Bromley men convicted following fraudulent ticket sales to sporting events

PUBLISHED: 10:02 30 July 2018 | UPDATED: 15:09 30 July 2018

William Healy. Photo: Essex Police

William Healy. Photo: Essex Police


Two men from Bromley and Bexley were jailed and five more given suspended sentences last week (Friday July 27) after an investigation was launched into a series of fraudulent ticket sales to high-profile sporting events, which saw 309 victims being conned out of their money.

Anthony Cheriton. Photo: Essex PoliceAnthony Cheriton. Photo: Essex Police

Essex Police investigated three online companies called Touchline Tickets, Getsporting and Green Pitch Tickets after 550 complaints were made to Action Fraud by people who had purchased tickets to events but never received them or a refund.

The companies operated between early 2014 and April 2015, and the fraud involved the sale of tickets to events including the Rugby World Cup 2015, Formula One and the Mayweather versus Pacquiao fight back in 2015.

Anthony Cheriton, 54, of Redpoll Way, Erith, was jailed for three years after admitting conspiracy to defraud and money laundering and William Healy, 27, of Lorimer Row, Bromley, was jailed for 18 months after admitting money laundering at Chelmsford Crown Court.

Ann Ashcroft, 54, of Redpoll Way, Erith; Mickael Horan, 24, of Westmoreland Road, Bromley; brothers Scott, 50 and Grant Penhallow, 45, both of Lisson Street, Camden and Ricky Huggins, 34, of Dunlop Place, Rotherhithe, all received suspended custodial sentences and have been ordered to complete a total of 700 hours unpaid work.

Blake Aspill, 33, of no fixed address, failed to appear at court for sentencing and a warrant has been issued for his arrest.

Anthony Koukoulis, 43, of Noahs Court Gardens, Hertford, is due to be sentenced on Friday, Sep[tember 7.

In the majority of cases the victims did not receive the tickets and the combined loss to the victims was in excess of £360,000.

Money from this fraud was transferred into accounts linked to Ashcroft, Aspill and Koukoulis, who then either withdrew this in cash or transferred it to the othes.

The websites investigated were often top hits on search engines, seemed authentic and gave discounts to people who opted for bank transfers, unaware this was helping to pay the fraudsters more quickly.

The most attractive event was the Rugby World Cup with more than £188,000 being paid for tickets that were never received.

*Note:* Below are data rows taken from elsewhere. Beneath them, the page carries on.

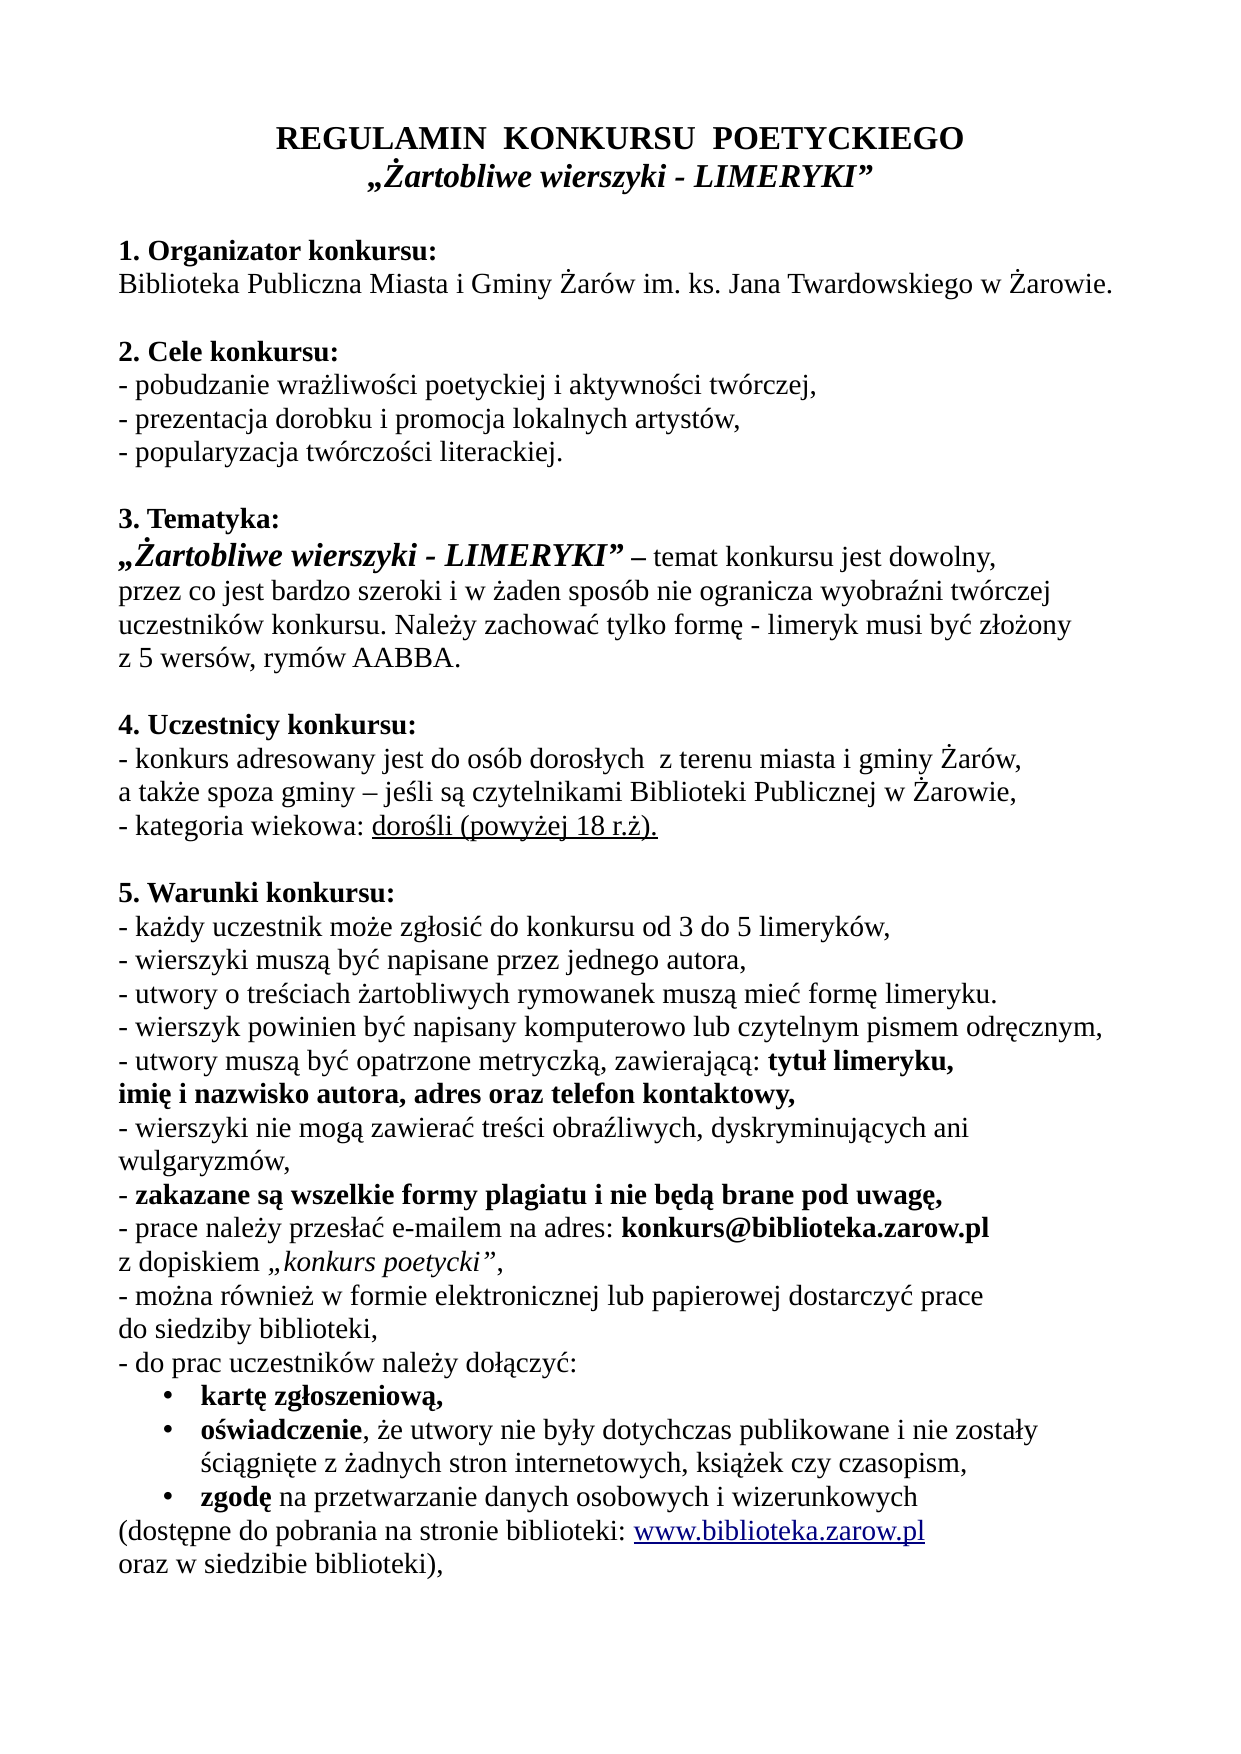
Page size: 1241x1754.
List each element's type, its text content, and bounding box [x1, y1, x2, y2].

text (dostępne do pobrania na stronie biblioteki: www.biblioteka.zarow.pl oraz w siedzibie biblioteki), [118, 1513, 1122, 1580]
text - utwory muszą być opatrzone metryczką, zawierającą: tytuł limeryku, imię i nazwisko autora, adres oraz telefon kontaktowy, [118, 1043, 1122, 1110]
text REGULAMIN KONKURSU POETYCKIEGO [118, 118, 1122, 156]
text 2. Cele konkursu: [118, 334, 1122, 367]
text - do prac uczestników należy dołączyć: [118, 1345, 1122, 1378]
text - każdy uczestnik może zgłosić do konkursu od 3 do 5 limeryków, [118, 909, 1122, 942]
text - wierszyki muszą być napisane przez jednego autora, [118, 942, 1122, 976]
text - prace należy przesłać e-mailem na adres: konkurs@biblioteka.zarow.pl [118, 1211, 1122, 1244]
text - utwory o treściach żartobliwych rymowanek muszą mieć formę limeryku. [118, 976, 1122, 1009]
list kartę zgłoszeniową, [163, 1378, 1122, 1412]
list oświadczenie, że utwory nie były dotychczas publikowane i nie zostały ściągnięte z żadnych stron internetowych, książek czy czasopism, [163, 1412, 1122, 1479]
text - wierszyki nie mogą zawierać treści obraźliwych, dyskryminujących ani wulgaryzmów, [118, 1110, 1122, 1177]
text z dopiskiem „konkurs poetycki”, [118, 1244, 1122, 1278]
text 3. Tematyka: [118, 501, 1122, 535]
text 5. Warunki konkursu: [118, 875, 1122, 909]
text - konkurs adresowany jest do osób dorosłych z terenu miasta i gminy Żarów, a także spoza gminy – jeśli są czytelnikami Biblioteki Publicznej w Żarowie, [118, 741, 1122, 808]
text - wierszyk powinien być napisany komputerowo lub czytelnym pismem odręcznym, [118, 1009, 1122, 1043]
list zgodę na przetwarzanie danych osobowych i wizerunkowych [163, 1479, 1122, 1513]
text Biblioteka Publiczna Miasta i Gminy Żarów im. ks. Jana Twardowskiego w Żarowie. [118, 267, 1122, 300]
text - prezentacja dorobku i promocja lokalnych artystów, [118, 401, 1122, 434]
text „Żartobliwe wierszyki - LIMERYKI” [118, 156, 1122, 195]
text - popularyzacja twórczości literackiej. [118, 434, 1122, 468]
text - można również w formie elektronicznej lub papierowej dostarczyć prace do siedziby biblioteki, [118, 1278, 1122, 1345]
text - pobudzanie wrażliwości poetyckiej i aktywności twórczej, [118, 367, 1122, 401]
text 1. Organizator konkursu: [118, 233, 1122, 267]
text - zakazane są wszelkie formy plagiatu i nie będą brane pod uwagę, [118, 1177, 1122, 1211]
text „Żartobliwe wierszyki - LIMERYKI” – temat konkursu jest dowolny, przez co jest bardzo szeroki i w żaden sposób nie ogranicza wyobraźni twórczej uczestników konkursu. Należy zachować tylko formę - limeryk musi być złożony z 5 wersów, rymów AABBA. [118, 535, 1122, 674]
text 4. Uczestnicy konkursu: [118, 707, 1122, 741]
text - kategoria wiekowa: dorośli (powyżej 18 r.ż). [118, 808, 1122, 842]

Senior investigating officer DCI Lee Morton, of Kent and Essex Serious Crime Directorate’s Serious Economic Crime Unit, said: “After three years this complex investigation involving hundreds of national and international victims has concluded following these sentences.

“While we know the defendants had different levels of involvement in the criminal activity, they were all important cogs in this crime.

“The tickets that were promised to the victims never existed but the money they transferred over to these criminals was very much real.

“This case shows that if you con people out of their hard earned money, we will investigate you and bring you to justice.

“I would like to thank my team for their hard work, determination and dedication in this case. I hope today’s outcome offers some justice to the victims.”

Matthew Bradford, head of the National Fraud Intelligence Bureau, said: “This is an excellent example of Essex Police taking on reports passed on to them by Action Fraud following their initial analysis and dissemination. This then led to devious fraudsters being punished for their crimes.

“This was a lengthy and complex investigation, involving dozens of victims. Ticket fraud can lead to disappointment for many, as criminals take advantage of people’s desire to buy tickets for popular concerts and sporting events, which are often sold out.

“If you think you have been a victim of ticket fraud, contact Action Fraud.”